*What the task asks*: Please make an exact transcription of the records, keeping the pictures out of it.

*Information provided*:

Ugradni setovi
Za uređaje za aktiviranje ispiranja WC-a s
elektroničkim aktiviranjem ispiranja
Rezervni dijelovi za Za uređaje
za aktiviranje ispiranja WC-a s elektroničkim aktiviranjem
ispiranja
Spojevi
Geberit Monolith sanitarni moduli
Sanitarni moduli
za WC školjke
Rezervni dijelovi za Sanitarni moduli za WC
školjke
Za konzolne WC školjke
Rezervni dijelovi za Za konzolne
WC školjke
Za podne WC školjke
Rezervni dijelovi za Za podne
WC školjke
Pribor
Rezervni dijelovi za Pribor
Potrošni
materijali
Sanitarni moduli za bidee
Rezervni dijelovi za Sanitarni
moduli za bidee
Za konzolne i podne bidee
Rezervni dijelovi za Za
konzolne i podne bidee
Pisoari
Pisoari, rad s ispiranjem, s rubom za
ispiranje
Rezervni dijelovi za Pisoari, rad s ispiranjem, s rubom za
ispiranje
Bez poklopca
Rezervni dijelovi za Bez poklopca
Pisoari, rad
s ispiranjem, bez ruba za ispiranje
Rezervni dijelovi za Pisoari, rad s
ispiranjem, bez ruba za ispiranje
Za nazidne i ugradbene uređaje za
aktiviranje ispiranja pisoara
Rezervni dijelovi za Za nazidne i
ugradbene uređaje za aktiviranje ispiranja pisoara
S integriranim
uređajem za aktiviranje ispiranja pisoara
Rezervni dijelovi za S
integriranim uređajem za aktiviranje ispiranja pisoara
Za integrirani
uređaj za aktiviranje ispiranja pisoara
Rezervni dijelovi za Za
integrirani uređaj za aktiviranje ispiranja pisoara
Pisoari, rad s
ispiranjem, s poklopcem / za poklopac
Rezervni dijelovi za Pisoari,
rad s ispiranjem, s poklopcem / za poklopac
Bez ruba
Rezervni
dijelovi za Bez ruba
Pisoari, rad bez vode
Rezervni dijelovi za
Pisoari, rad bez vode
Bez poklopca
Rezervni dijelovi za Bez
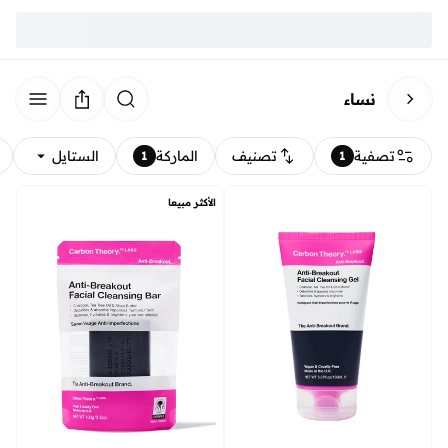
نساء
تصفية
تصنيف
الماركة
الستايل
1
1
الأكثر مبيعا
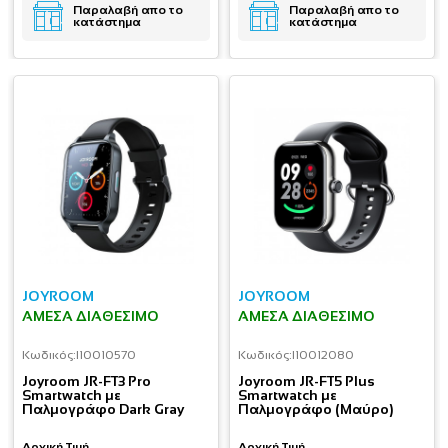
Παραλαβή απο το
Παραλαβή απο το
κατάστημα
κατάστημα
JOYROOM
JOYROOM
ΆΜΕΣΑ ΔΙΑΘΈΣΙΜΟ
ΆΜΕΣΑ ΔΙΑΘΈΣΙΜΟ
Κωδικός:
I10010570
Κωδικός:
I10012080
Joyroom JR-FT3 Pro
Joyroom JR-FT5 Plus
Smartwatch με
Smartwatch με
Παλμογράφο Dark Gray
Παλμογράφο (Μαύρο)
Αρχική Τιμή
Αρχική Τιμή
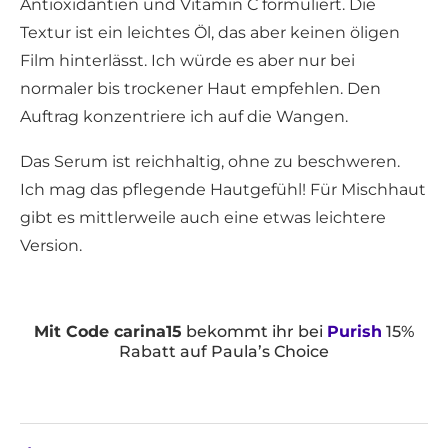
Antioxidantien und Vitamin C formuliert. Die
Textur ist ein leichtes Öl, das aber keinen öligen
Film hinterlässt. Ich würde es aber nur bei
normaler bis trockener Haut empfehlen. Den
Auftrag konzentriere ich auf die Wangen.
Das Serum ist reichhaltig, ohne zu beschweren.
Ich mag das pflegende Hautgefühl! Für Mischhaut
gibt es mittlerweile auch eine etwas leichtere
Version.
Mit Code carina15
bekommt ihr bei
Purish
15%
Rabatt auf Paula’s Choice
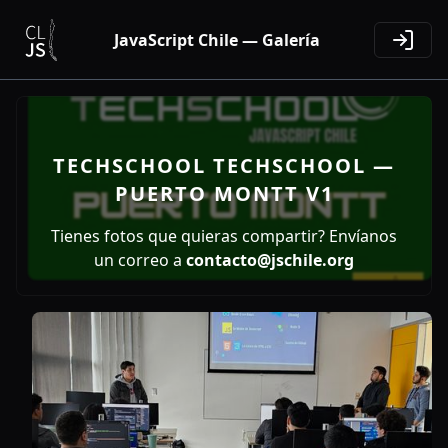
JavaScript Chile — Galería
TECHSCHOOL TECHSCHOOL —
PUERTO MONTT V1
Tienes fotos que quieras compartir? Envíanos
un correo a
contacto@jschile.org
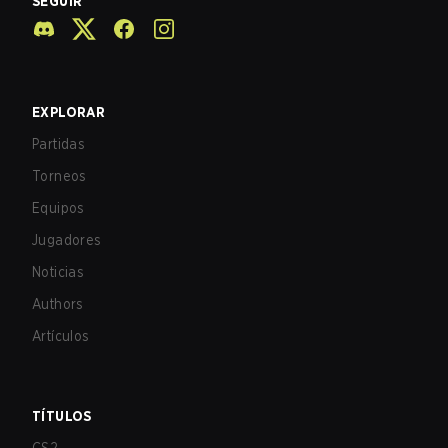
SEGUIR
EXPLORAR
Partidas
Torneos
Equipos
Jugadores
Noticias
Authors
Artículos
TÍTULOS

*Response to this exercise*:
Ugradni setovi
Za uređaje za aktiviranje ispiranja WC-a s
elektroničkim aktiviranjem ispiranja
Rezervni dijelovi za Za uređaje
za aktiviranje ispiranja WC-a s elektroničkim aktiviranjem
ispiranja
Spojevi
Geberit Monolith sanitarni moduli
Sanitarni moduli
za WC školjke
Rezervni dijelovi za Sanitarni moduli za WC
školjke
Za konzolne WC školjke
Rezervni dijelovi za Za konzolne
WC školjke
Za podne WC školjke
Rezervni dijelovi za Za podne
WC školjke
Pribor
Rezervni dijelovi za Pribor
Potrošni
materijali
Sanitarni moduli za bidee
Rezervni dijelovi za Sanitarni
moduli za bidee
Za konzolne i podne bidee
Rezervni dijelovi za Za
konzolne i podne bidee
Pisoari
Pisoari, rad s ispiranjem, s rubom za
ispiranje
Rezervni dijelovi za Pisoari, rad s ispiranjem, s rubom za
ispiranje
Bez poklopca
Rezervni dijelovi za Bez poklopca
Pisoari, rad
s ispiranjem, bez ruba za ispiranje
Rezervni dijelovi za Pisoari, rad s
ispiranjem, bez ruba za ispiranje
Za nazidne i ugradbene uređaje za
aktiviranje ispiranja pisoara
Rezervni dijelovi za Za nazidne i
ugradbene uređaje za aktiviranje ispiranja pisoara
S integriranim
uređajem za aktiviranje ispiranja pisoara
Rezervni dijelovi za S
integriranim uređajem za aktiviranje ispiranja pisoara
Za integrirani
uređaj za aktiviranje ispiranja pisoara
Rezervni dijelovi za Za
integrirani uređaj za aktiviranje ispiranja pisoara
Pisoari, rad s
ispiranjem, s poklopcem / za poklopac
Rezervni dijelovi za Pisoari,
rad s ispiranjem, s poklopcem / za poklopac
Bez ruba
Rezervni
dijelovi za Bez ruba
Pisoari, rad bez vode
Rezervni dijelovi za
Pisoari, rad bez vode
Bez poklopca
Rezervni dijelovi za Bez
نساء
تصفية
تصنيف
الماركة
الستايل
1
1
الأكثر مبيعا
Παραλαβή απο το
Παραλαβή απο το
κατάστημα
κατάστημα
JOYROOM
JOYROOM
ΆΜΕΣΑ ΔΙΑΘΈΣΙΜΟ
ΆΜΕΣΑ ΔΙΑΘΈΣΙΜΟ
Κωδικός:
I10010570
Κωδικός:
I10012080
Joyroom JR-FT3 Pro
Joyroom JR-FT5 Plus
Smartwatch με
Smartwatch με
Παλμογράφο Dark Gray
Παλμογράφο (Μαύρο)
Αρχική Τιμή
Αρχική Τιμή
Antioxidantien und Vitamin C formuliert. Die
Textur ist ein leichtes Öl, das aber keinen öligen
Film hinterlässt. Ich würde es aber nur bei
normaler bis trockener Haut empfehlen. Den
Auftrag konzentriere ich auf die Wangen.
Das Serum ist reichhaltig, ohne zu beschweren.
Ich mag das pflegende Hautgefühl! Für Mischhaut
gibt es mittlerweile auch eine etwas leichtere
Version.
Mit Code carina15
bekommt ihr bei
Purish
15%
Rabatt auf Paula’s Choice
JavaScript Chile — Galería
TECHSCHOOL TECHSCHOOL —
PUERTO MONTT V1
Tienes fotos que quieras compartir? Envíanos
un correo a
contacto@jschile.org
SEGUIR
EXPLORAR
Partidas
Torneos
Equipos
Jugadores
Noticias
Authors
Artículos
TÍTULOS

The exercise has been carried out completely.